Une situation qui justifierait la violence de ces pauvres, rien que cela.

Pourtant à y regarder d'un peu plus près, on verra tout de même quelques blancs sinistrés refusant le statut perpétuel de réfugiés et reconstruisant ce qui a été détruit, alors que d'autres plus bronzés dénoncent Bush qui n'a pas encore reconstruit leur maison alors qu'ils s'entassent dans de très vastes logements sociaux du Texas. Cela fait des dégâts aussi aux USA l'assistanat social.

 

... mais où sont les vraies inégalités ?

 

Tout faux Guillebaud donc pour ces exemples faciles, propres à sensibiliser le lecteur lambda pas trop habitué à exercer son esprit critique.

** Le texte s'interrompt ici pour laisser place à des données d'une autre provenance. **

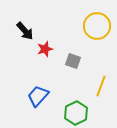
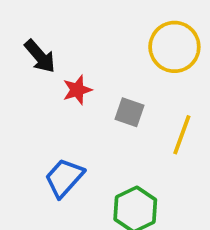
yellow line: (101, 86) -> (182, 135), moved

Tout faux aussi pour n'avoir pas repris dernièrement l'exemple le plus concret d'une folie inégalitaire, comme il dit.

Car il oublie ou refuse de voir ces inégalités qui ne reposent sur aucun mérite particulier, aucune utilité sociale, ne sont pas conférés par l'arrogant marché mais par le régulateur État et ses régimes spéciaux.

La folie inégalitaire, la vraie, l'évidente est celle d'une privilégiature. Laquelle peste, menace, gronde et s'ébranle en des cortèges potentiellement violents disposés à en découdre pour que les modestes cons de payants qui constituent la majorité du peuple français (dans laquelle je m'inclus) continuent à leur payer des retraites anticipées. Et ceci sans que ces mêmes cons de payants ne puissent prétendre travailler aussi peu, pour une carrière aussi courte et une retraite aussi bien rémunérée. Nul doute que ces privilèges sont porteurs de violence ouverte autant que cachée. Mais qui aurait pu s'attendre à ce que cette violence s'exerce de la part des privilégiés sur ceux qui les engraissent plutôt que le contraire ?

Voila un bien étrange paradoxe, espérons tout de même que la manifestation contre les privilèges du 18 novembre à Paris remettra les choses à l'endroit et rappellera à la classe médiatique où sont les injustes inégalités.